BEGIN Data records
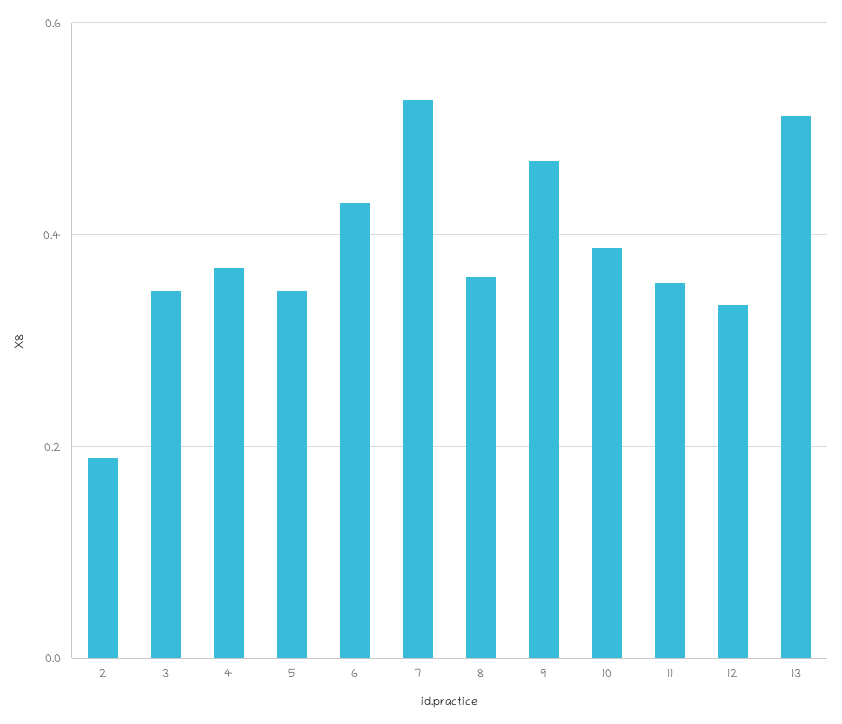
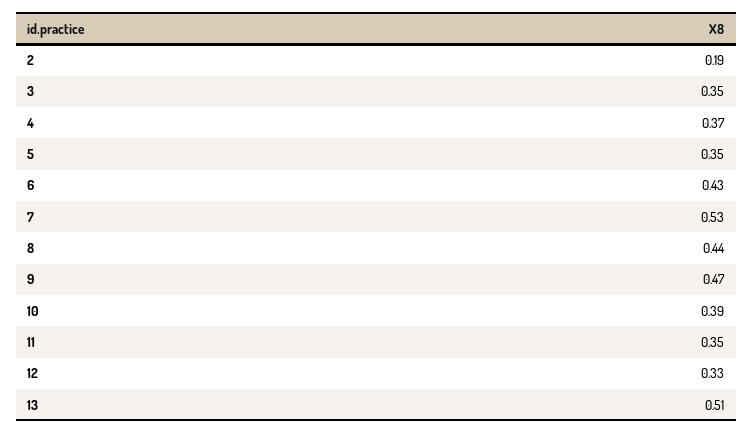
  {
    "2": 0.19,
    "3": 0.35,
    "4": 0.37,
    "5": 0.35,
    "6": 0.43,
    "7": 0.53,
-   "8": 0.36,
+   "8": 0.44,
    "9": 0.47,
    "10": 0.39,
    "11": 0.35,
    "12": 0.33,
    "13": 0.51
  }

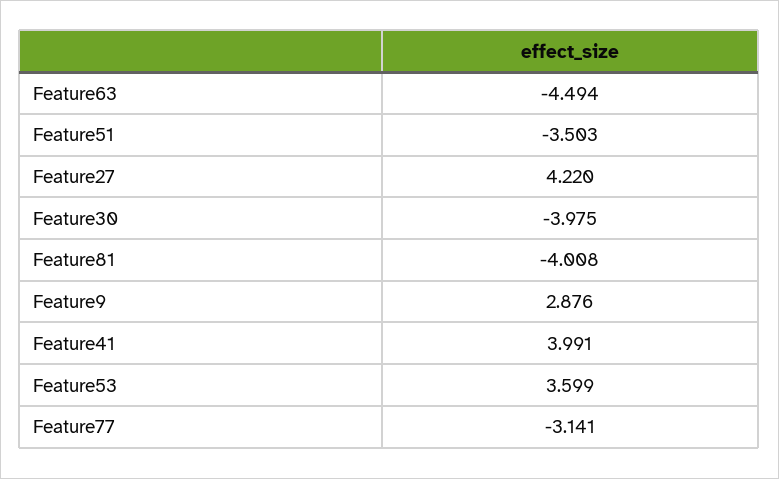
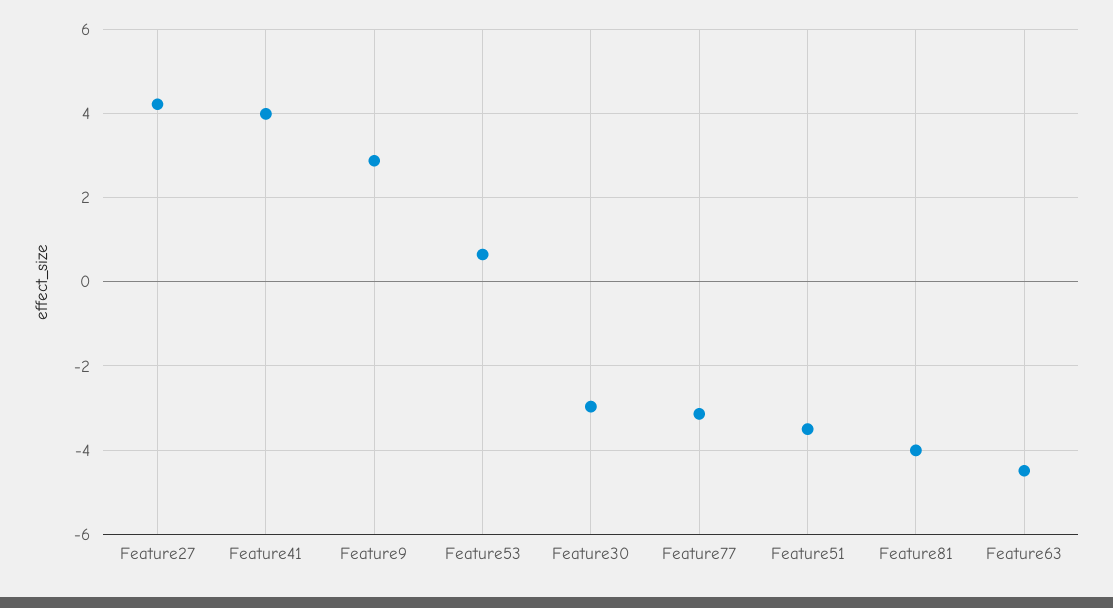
  {
    "Feature63": -4.494,
    "Feature51": -3.503,
    "Feature27": 4.22,
-   "Feature30": -3.975,
+   "Feature30": -3,
    "Feature81": -4.008,
    "Feature9": 2.876,
    "Feature41": 3.991,
-   "Feature53": 3.599,
+   "Feature53": 0.6,
    "Feature77": -3.141
  }

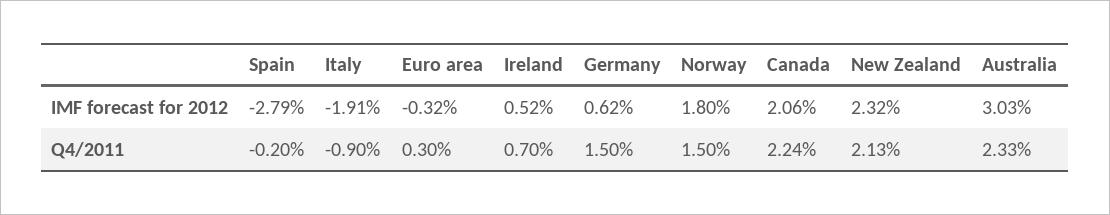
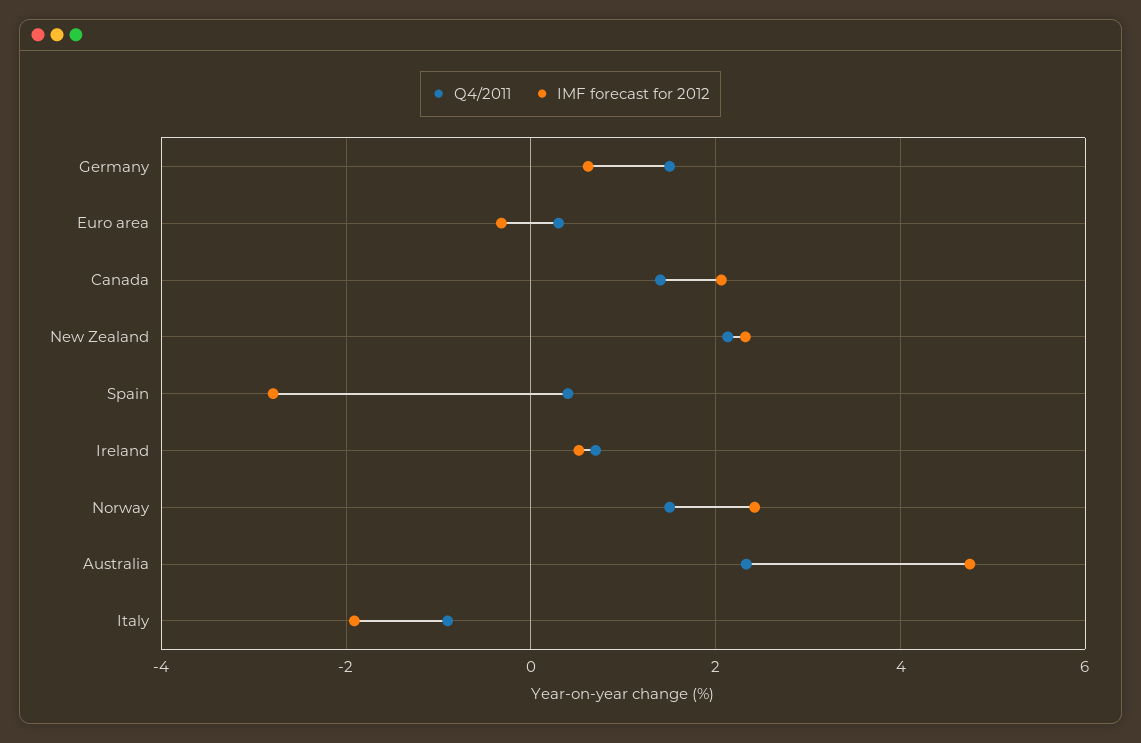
  {
    "IMF forecast for 2012": {
      "Spain": -2.79,
      "Italy": -1.91,
      "Euro area": -0.32,
      "Ireland": 0.52,
      "Germany": 0.62,
-     "Norway": 1.8,
+     "Norway": 2.4,
      "Canada": 2.06,
      "New Zealand": 2.32,
-     "Australia": 3.03
+     "Australia": 4.8
    },
    "Q4/2011": {
-     "Spain": -0.2,
+     "Spain": 0.4,
      "Italy": -0.9,
      "Euro area": 0.3,
      "Ireland": 0.7,
      "Germany": 1.5,
      "Norway": 1.5,
-     "Canada": 2.24,
+     "Canada": 1.4,
      "New Zealand": 2.13,
      "Australia": 2.33
    }
  }

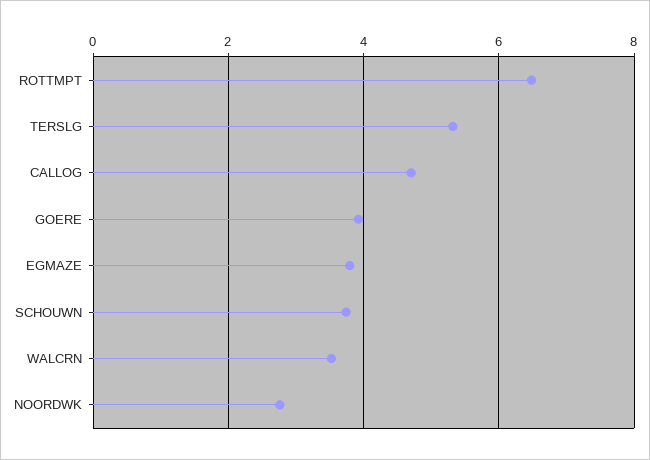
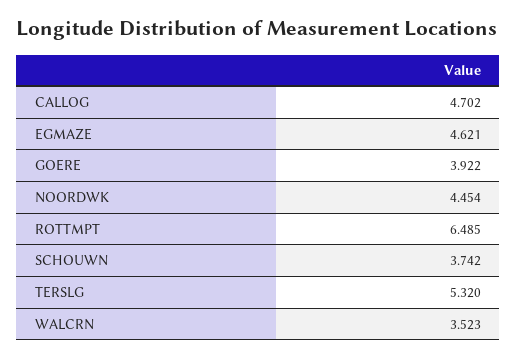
  {
    "ROTTMPT": 6.485,
    "TERSLG": 5.32,
    "CALLOG": 4.702,
    "GOERE": 3.922,
-   "EGMAZE": 3.8,
+   "EGMAZE": 4.621,
    "SCHOUWN": 3.742,
    "WALCRN": 3.523,
-   "NOORDWK": 2.8
+   "NOORDWK": 4.454
  }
END Data records
> _Directive_
Your answer should be the lines of the material above that include "Australia".

> _Answer_
-     "Australia": 3.03
+     "Australia": 4.8
      "Australia": 2.33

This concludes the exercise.